The Jewish Vaudevillian Who Fooled the Führer

by Walter Shapiro

Pub Date: June 14th, 2016
ISBN: 978-0-399-16147-6
Publisher: Blue Rider Press

The tale of Freeman Bernstein, a Broadway grifter who scammed Nazi officials on the eve of World War II.

Roll Call columnist Shapiro (One-Car Caravan: On the Road with the 2004 Democrats Before America Tunes In, 2003), Bernstein’s great-nephew, first heard of his relative’s coup as a bit of family lore. Research proved it to be the capstone of a long career of dirty deals, including bankruptcies, jail time in at least two countries, and many unpaid bills.

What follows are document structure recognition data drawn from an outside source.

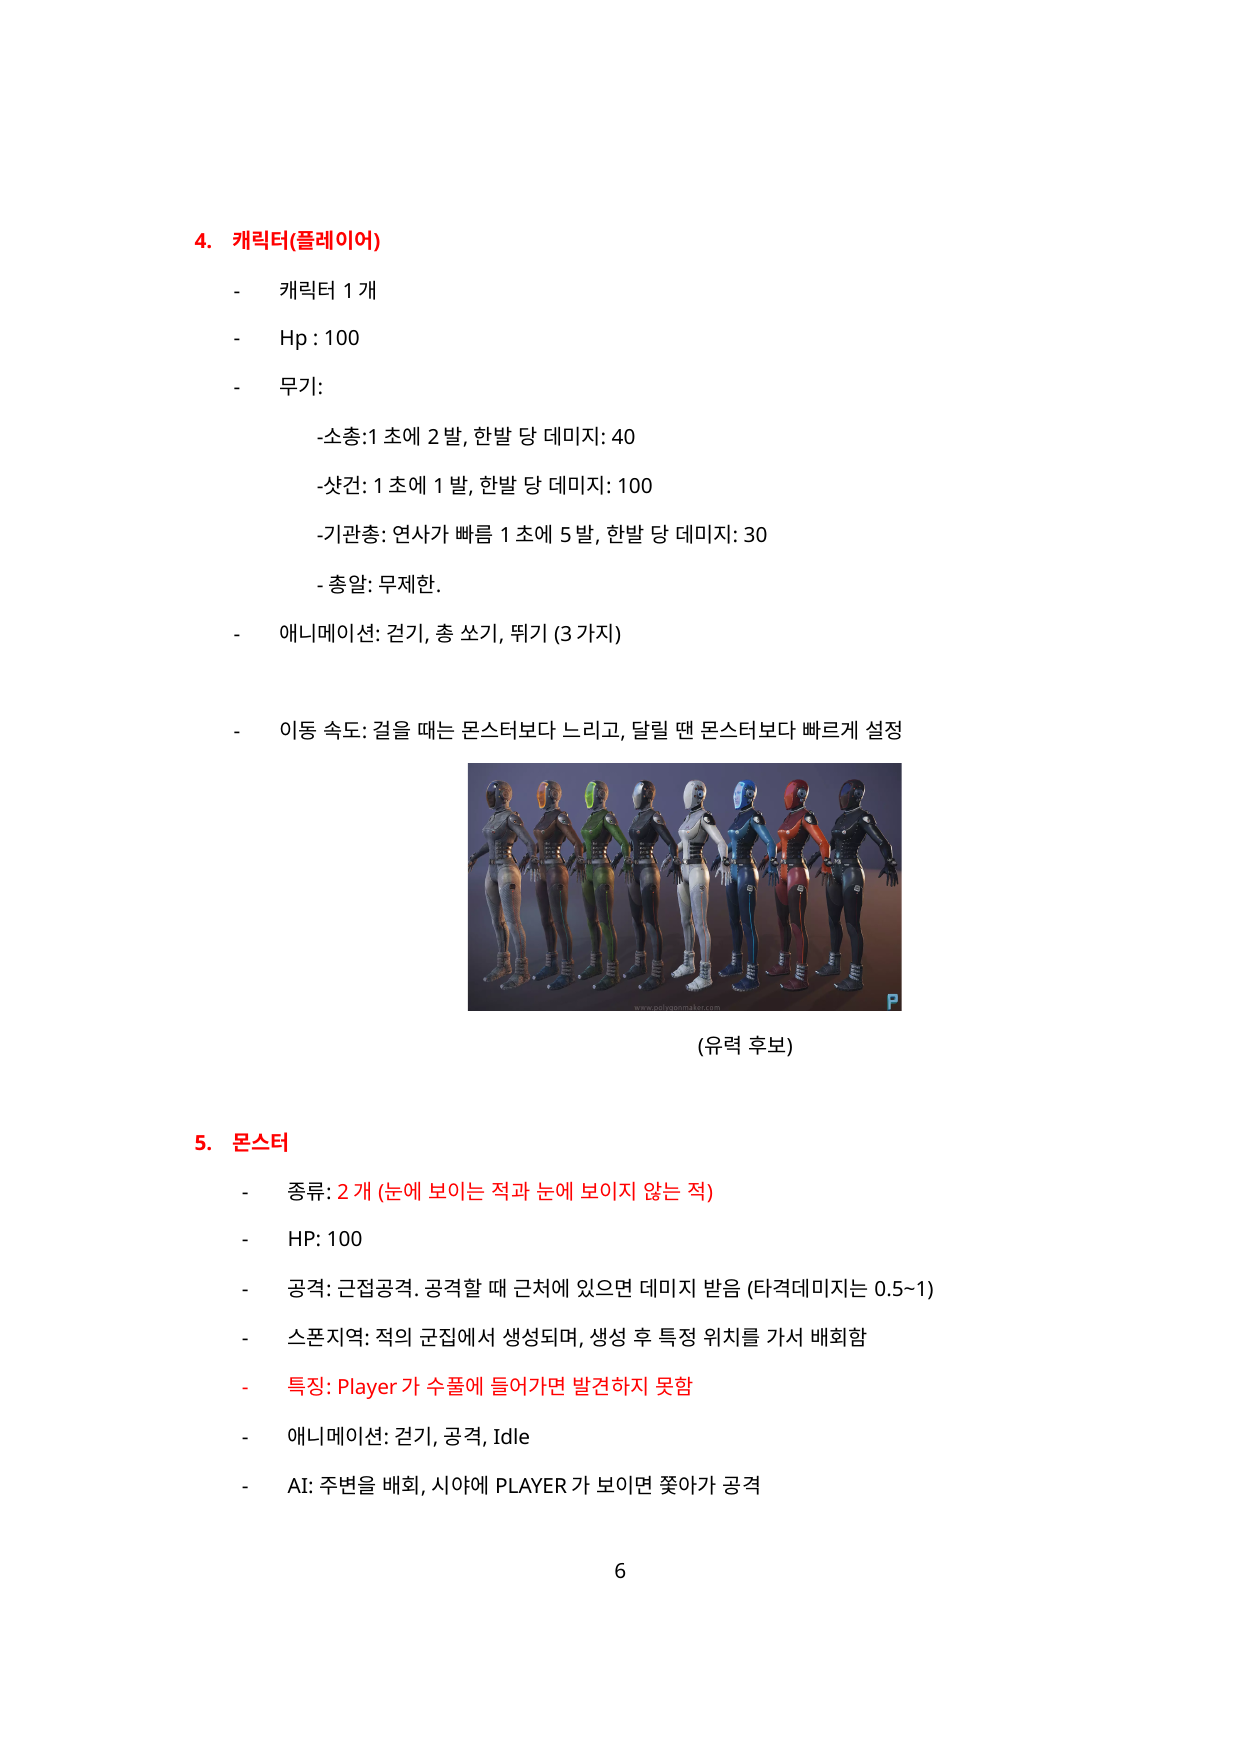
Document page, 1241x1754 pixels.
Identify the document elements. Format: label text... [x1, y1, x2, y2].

list 공격: 근접공격. 공격할 때 근처에 있으면 데미지 받음 (타격데미지는 0.5~1) [242, 1272, 1090, 1302]
list 특징: Player가 수풀에 들어가면 발견하지 못함 [242, 1371, 1090, 1401]
list 애니메이션: 걷기, 총 쏘기, 뛰기 (3가지) [233, 617, 1090, 648]
list -소총:1초에 2발, 한발 당 데미지: 40 [317, 420, 1090, 450]
list 종류: 2개 (눈에 보이는 적과 눈에 보이지 않는 적) [242, 1175, 1090, 1206]
text (유력 후보) [150, 1029, 1090, 1059]
list 이동 속도: 걸을 때는 몬스터보다 느리고, 달릴 땐 몬스터보다 빠르게 설정 [233, 714, 1090, 744]
list 무기: [233, 371, 1090, 401]
list 몬스터 [194, 1126, 1090, 1156]
list -기관총: 연사가 빠름 1초에 5발, 한발 당 데미지: 30 [317, 519, 1090, 549]
list 스폰지역: 적의 군집에서 생성되며, 생성 후 특정 위치를 가서 배회함 [242, 1321, 1090, 1352]
list 캐릭터 1개 [233, 274, 1090, 304]
list 애니메이션: 걷기, 공격, Idle [242, 1420, 1090, 1450]
picture [467, 763, 902, 1011]
list -샷건: 1초에 1발, 한발 당 데미지: 100 [317, 469, 1090, 499]
list - 총알: 무제한. [317, 568, 1090, 598]
list HP: 100 [242, 1224, 1090, 1253]
list AI: 주변을 배회, 시야에 PLAYER가 보이면 쫓아가 공격 [242, 1469, 1090, 1500]
list Hp : 100 [233, 323, 1090, 352]
list 캐릭터(플레이어) [194, 224, 1090, 255]
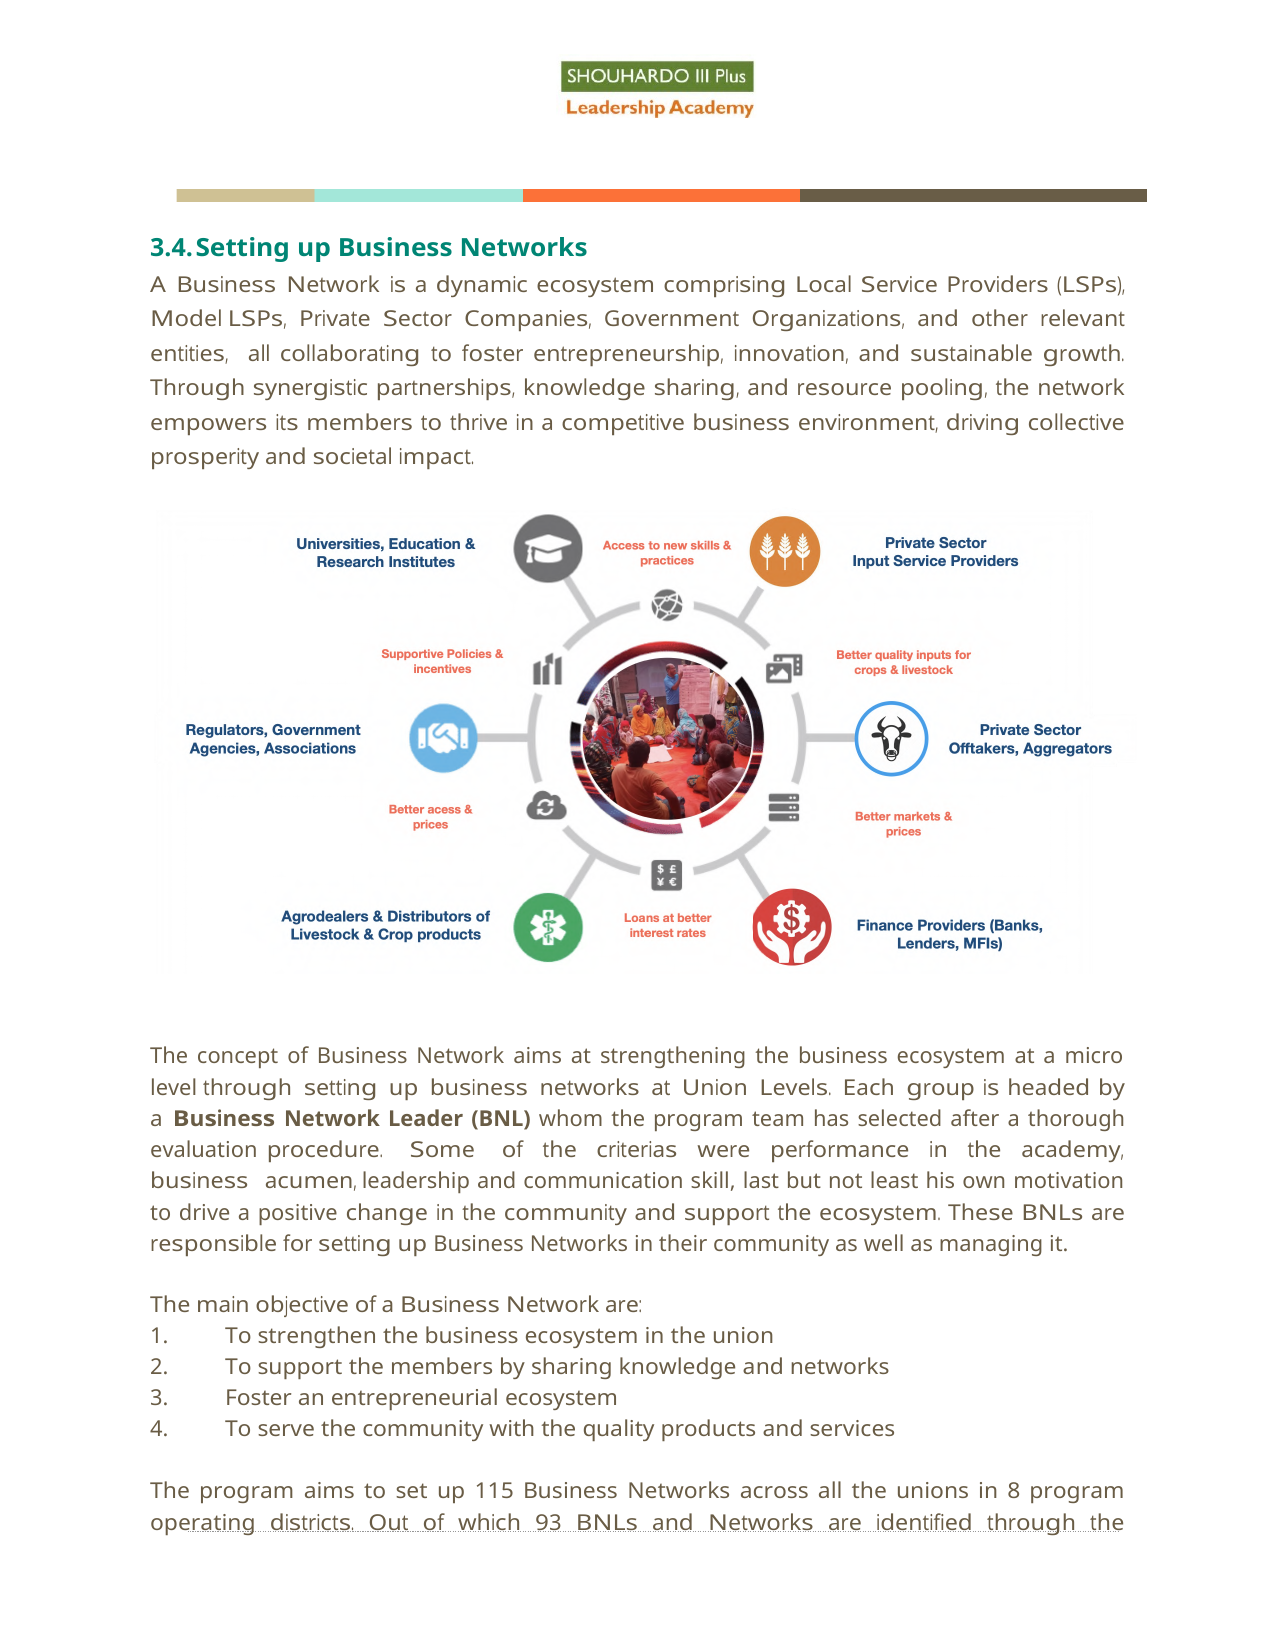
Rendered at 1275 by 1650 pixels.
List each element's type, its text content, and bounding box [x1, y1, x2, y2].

list To serve the community with the quality products and services [150, 1413, 1196, 1443]
text The program aims to set up 115 Business Networks across all the unions in 8 program operating districts. Out of which 93 BNLs and Networks are identiﬁed through the evaluation and the plan is to identify the rest of the Network leaders from the Model LSPs based on their performance in the upcoming days. [150, 1475, 1125, 1536]
text The main objective of a Business Network are: [150, 1289, 1196, 1319]
picture [153, 507, 1138, 975]
list To strengthen the business ecosystem in the union [150, 1320, 1196, 1350]
list Foster an entrepreneurial ecosystem [150, 1382, 1196, 1412]
subtitle Setting up Business Networks [150, 229, 1196, 263]
text A Business Network is a dynamic ecosystem comprising Local Service Providers (LSPs), Model LSPs, Private Sector Companies, Government Organizations, and other relevant entities, all collaborating to foster entrepreneurship, innovation, and sustainable growth. Through synergistic partnerships, knowledge sharing, and resource pooling, the network empowers its members to thrive in a competitive business environment, driving collective prosperity and societal impact. [150, 269, 1125, 471]
text The concept of Business Network aims at strengthening the business ecosystem at a micro level through setting up business networks at Union Levels. Each group is headed by a Business Network Leader (BNL) whom the program team has selected after a thorough evaluation procedure. Some of the criterias were performance in the academy, business acumen, leadership and communication skill, last but not least his own motivation to drive a positive change in the community and support the ecosystem. These BNLs are responsible for setting up Business Networks in their community as well as managing it. [150, 1040, 1125, 1258]
picture [176, 189, 1147, 202]
list To support the members by sharing knowledge and networks [150, 1351, 1196, 1381]
picture [556, 54, 757, 118]
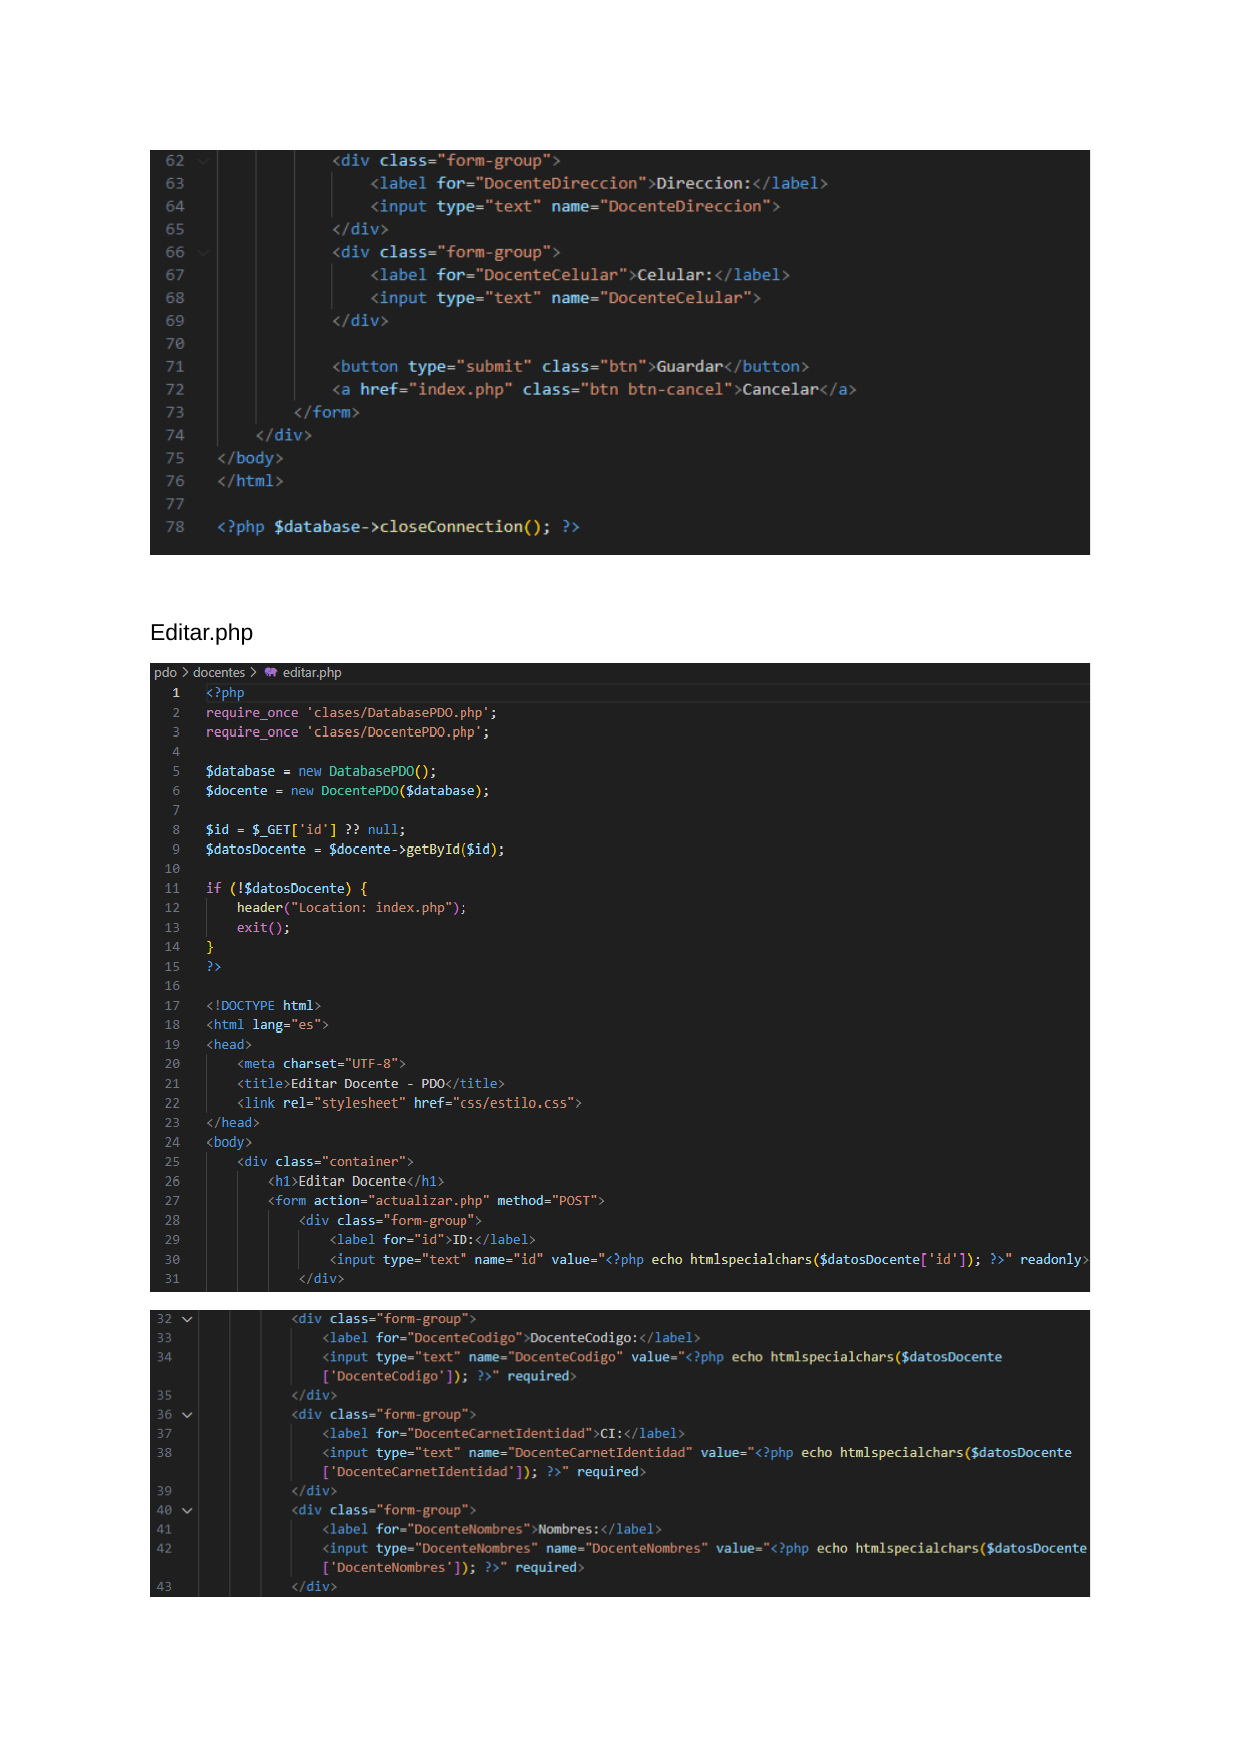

Born in upstate New York in 1873, Bernstein was the son of Polish Jews who came to the U.S. five years earlier. His first scrape with the law came at age 13, when he was nabbed for lifting $10 from a swimmer’s unguarded pants. Freed on a technicality, he took the lesson that there’s always a way to beat the law. A long string of scams and scuffles followed. He gravitated to the horseplayers and sharpers of the Saratoga racing season and took to booking acts in local burlesque theaters. He soon developed a reputation for stiffing the performers, and he became a well-known Broadway character, with frequent appearances in the pages of Variety. A bright spot was his marriage to May Ward, a minor vaudeville star whose taste for the finer things of life matched Bernstein’s. Shapiro chronicles Bernstein’s career in depth, thanks in part to his frequent mentions in Variety. But after a while, Bernstein’s exploits lose appeal; few of the ways to stiff the innocent inspire admiration. Shapiro deploys a wise-guy style reminiscent of the showbiz columnists of Bernstein’s heyday, but this also wears thin. Reader interest is kept alive awaiting Bernstein’s crowning coup: bilking the Nazis by delivering scrap metal instead of the valuable nickel they paid for. Occasional glimpses of better-known showbiz figures provide color—Bernstein crossed paths with Mae West, Will Rogers, Sophie Tucker, and other real stars of the era—but nothing can really make Bernstein himself likable.

An intermittently interesting look at a character who was undoubtedly raw material for Ring Lardner and Damon Runyon.